Source extract:
A Look Back on 2017

It takes a lot to make waves in Pauper. Despite being comprised of commons, the format has had a relatively stable metagame over the course of its history. Usually it takes a seismic event to upend the apple cart. More often than not this is the result of a ban or will result in a card being removed from the format. Treasure Cruise was one such card, as it basically forced everyone to run Blue or be buried under card advantage. The most recent example comes from 2016: Peregrine Drake.

Peregrine Drake was released in Eternal Masters and Drake Combo became the best thing you could do in Pauper. Using the Mnemonic Wall-Ghostly Flicker loop, it became absurdly easy to win the game by turn five – at the very least establish a supremely advantageous position – and the deck slowly ate up a third of the metagame. In November of 2016 Peregrine Drake was banned and the Pauper metagame settled back to where it had been.


That is where 2017 opened. Mono-Blue Delver was a top deck while Stompy, Affinity, and various builds of Tron kept pace. Mono-Black Control had experienced a small resurgence directly after Peregrine Drake was banned but had settled back down to being merely okay. The status quo was about to change and Delver was going to be knocked down a peg.

Despite the ups and downs, Delver has always been one of the best decks in Pauper. Access to one of the single best offensive threats in the format, as well as disruptive spells like Spellstutter Sprite and Counterspell, meant that the deck was able to help dictate the pace of the early game. Before Cloud of Faeries was banned, it also had access to one of the best lockdown openings in Pauper by blind flipping Delver of Secrets and following it up with Cloud of Faeries, turning Spellstutter Sprite into the world’s best Spell Snare. Even without Cloud of Faeries, Delver acted as the baseline for the format. While not ubiquitous it was a deck you had to have a gameplan against if you wanted to reasonably succeed in a Pauper League.


Two decks made their name on the back of having a good Delver matchup. Stompy, the Rancor based aggressive Green deck, could often deploy more threats in a turn than Delver could contain. Resolving a Rancor was important but hardly a lock to victory. Instead Stompy could go wide and deploy Groundswell and Vines of Vastwood to deal the final points. On the other end of the spectrum was Kuldotha Boros. The deck used Prophetic Prism and Ichor Wellspring in concert with Kor Skyfisher and Glint Hawk to keep cards flowing. Access to premium Red removal aided in clearing a path and closing out games. After Eternal Masters and the banning of Peregrine Drake the deck also adopted Rally the Peasants to pair with Battle Screech as a way to end the game in an eye blink.

Source material:
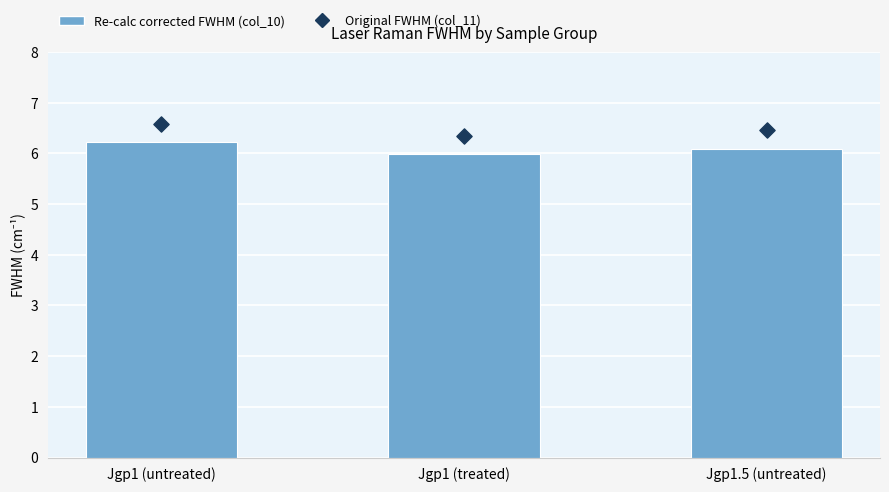

Which series contains the highest Y value?

Original FWHM (col_11)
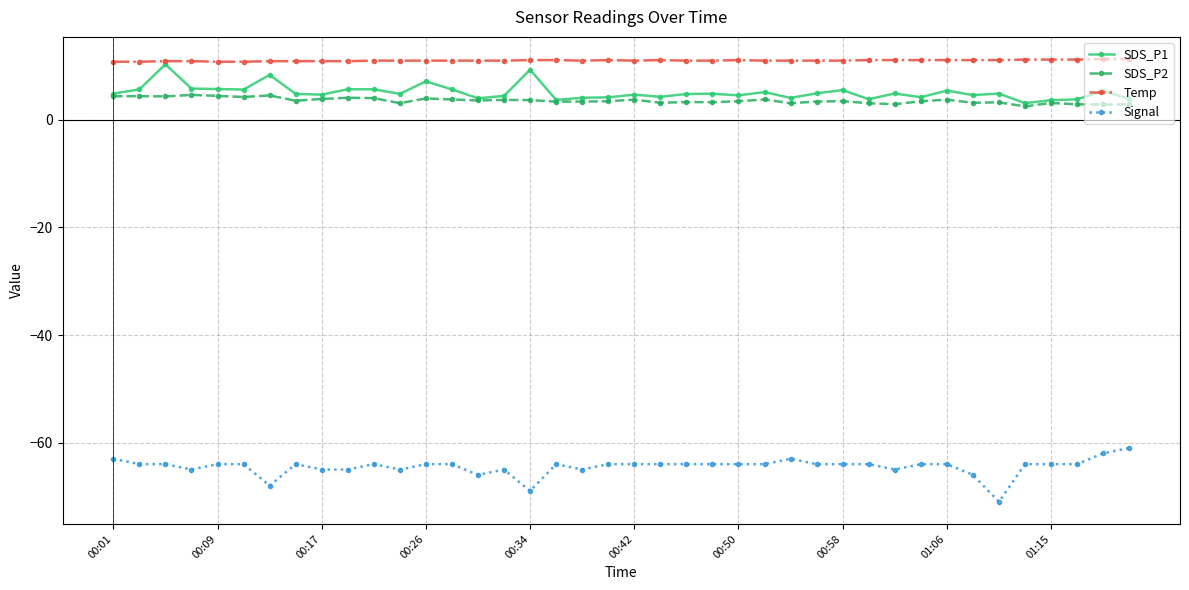

What is the maximum value for SDS_P1?

10.3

Check your understanding:
a - Answer these questions using the Pauper article:
(i) In what month and year was Peregrine Drake banned?
(ii) Which two cards could Stompy deploy to deal the final points?
(iii) Which card did Kuldotha Boros adopt to pair with Battle Screech?
b - Reproduce the Pauper article from "Peregrine Drake was released" to "it had been.".

Answers by task:
a -
(i) November 2016
(ii) Groundswell and Vines of Vastwood
(iii) Rally the Peasants

b -
Peregrine Drake was released in Eternal Masters and Drake Combo became the best thing you could do in Pauper. Using the Mnemonic Wall-Ghostly Flicker loop, it became absurdly easy to win the game by turn five – at the very least establish a supremely advantageous position – and the deck slowly ate up a third of the metagame. In November of 2016 Peregrine Drake was banned and the Pauper metagame settled back to where it had been.